_Text section_
Segment Open

Speech modulation using LPC

Started by staseer October 30, 2009
Hi,

I am trying to produce a speech based signal from arbitrary values by
using LPC technique. My goal is to convert any data into speech like
signal, send it to remote end and then reconstruct the data from the speech
signal. I am basing my ideas from a paper. 

I am new to DSP but I am trying my best to grasp it.
Data -> LPC Decoder -> TX speech like signal  -> Rx speech like signal ->
LPC encoder -> Data
I have read about LPC and the rationals behind it. To start with I just
ran simple LPC decoder by using already stored coefficients and residue,
and got the same data back. The problem came when I tried to reconstrcut
the residual signal. With simple white noise passing thru the coefficients
didnot give the original coefficients back.

I thought I will use 10 bits for index to codebook for coefficients, 4
bits for pitch and 2 for gain. I have to use a periodic sin wave for
synthesizer input to avoid triggering VAD module. 
I was thinking of using 16 different sine wave frequencies for
reconstruction of pitch and gain and then use a table of 1024 coefficients
table to modulate it. At the Rx side I can pass the rxed signal thru LPC to
get the coefficients and map them to get the index. I can take fft to get
the pitch back, (can anyone suggest a better idea?), and gain can be
calculated by the amplitude of sin wave.

Segment Closed

_Task material_
Segment Open

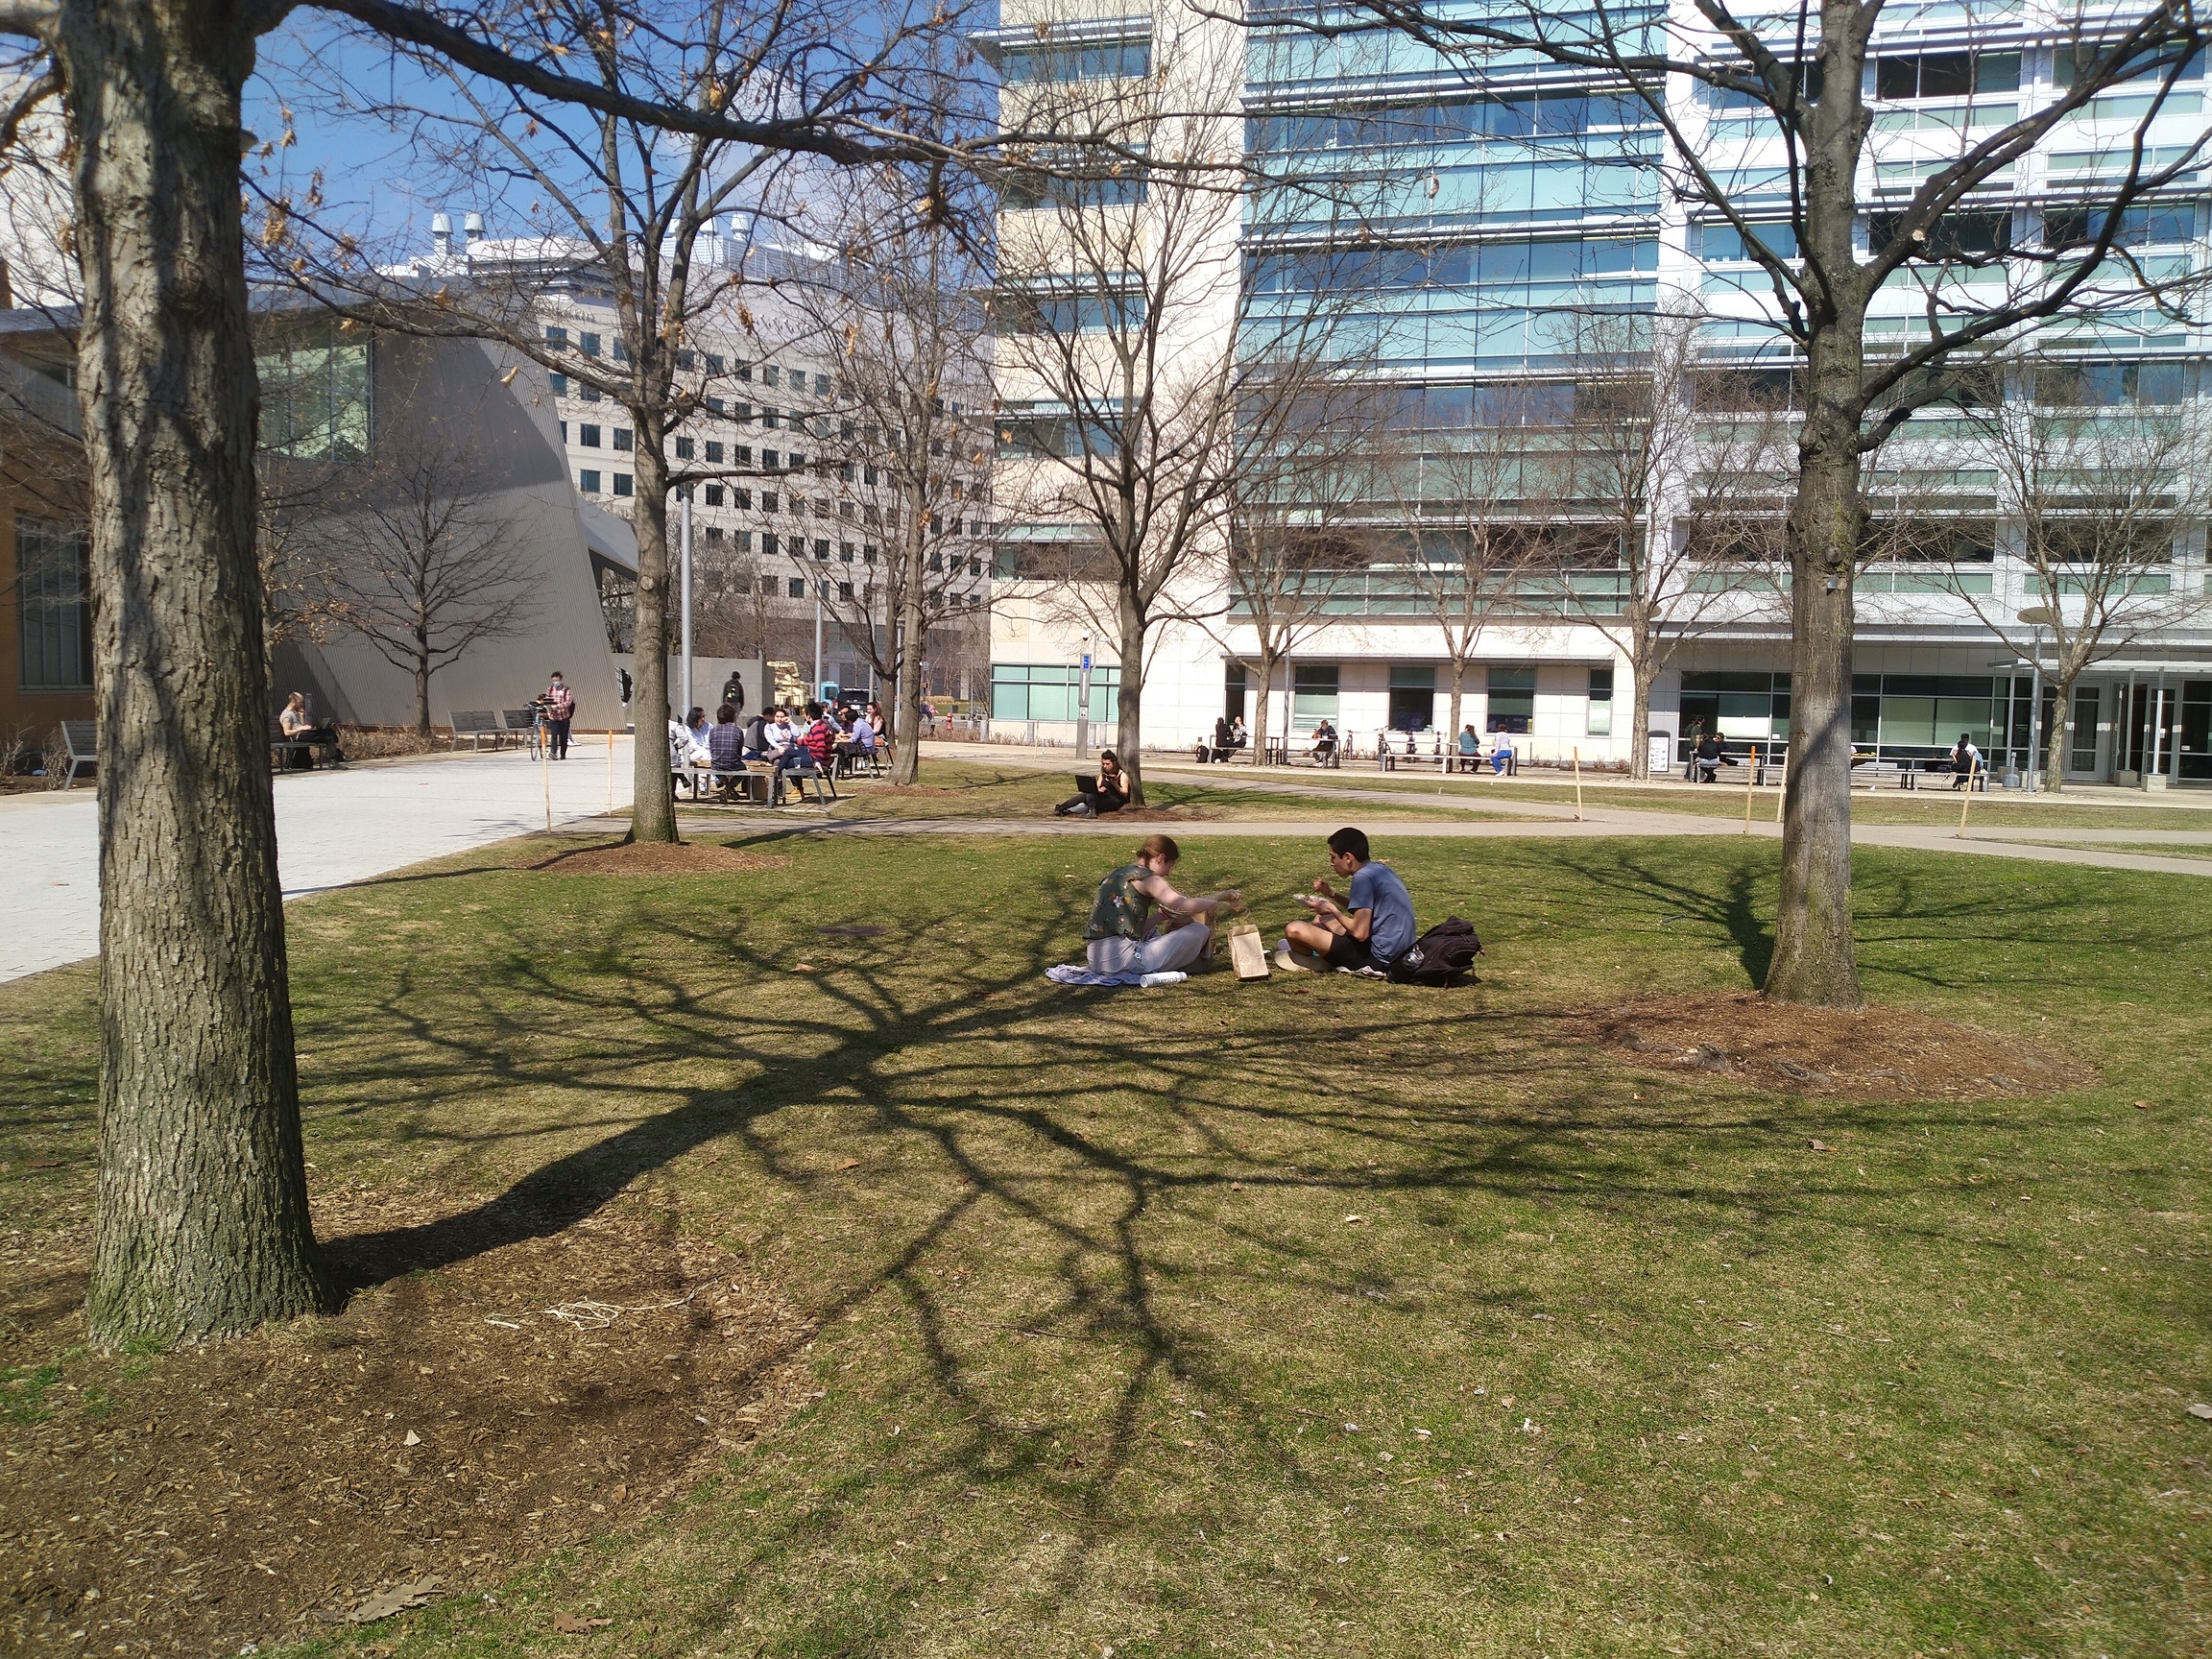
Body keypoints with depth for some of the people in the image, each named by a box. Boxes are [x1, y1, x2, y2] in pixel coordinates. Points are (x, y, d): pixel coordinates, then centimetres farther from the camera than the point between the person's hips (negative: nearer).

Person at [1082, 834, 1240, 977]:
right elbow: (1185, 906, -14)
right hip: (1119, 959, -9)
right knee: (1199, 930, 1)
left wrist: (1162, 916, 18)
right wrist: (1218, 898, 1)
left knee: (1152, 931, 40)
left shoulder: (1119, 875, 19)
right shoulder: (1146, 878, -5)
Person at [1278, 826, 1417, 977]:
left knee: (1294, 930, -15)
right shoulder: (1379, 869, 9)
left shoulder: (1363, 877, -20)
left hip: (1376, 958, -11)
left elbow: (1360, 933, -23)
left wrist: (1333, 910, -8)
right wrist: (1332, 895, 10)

Segment Closed

_Tasks and exercises_
1) In the LPC forum thread, how many bits does the poster plan to use for the codebook index of the coefficients?
2) Increase every number in the keypoint triples of the records (x, y and depth) by 126, and rewrite the lines from the line with "left shoulder: (1119, 875, 19)" up to and including the last line of the records. Leave the bounding boxes unchanged.
The LPC forum thread and the records are independent materials.

_Results in order_
1) 10 bits.

2)
left shoulder: (1245, 1001, 145)
right shoulder: (1272, 1004, 121)
Person at [1278, 826, 1417, 977]:
left knee: (1420, 1056, 111)
right shoulder: (1505, 995, 135)
left shoulder: (1489, 1003, 106)
left hip: (1502, 1084, 115)
left elbow: (1486, 1059, 103)
left wrist: (1459, 1036, 118)
right wrist: (1458, 1021, 136)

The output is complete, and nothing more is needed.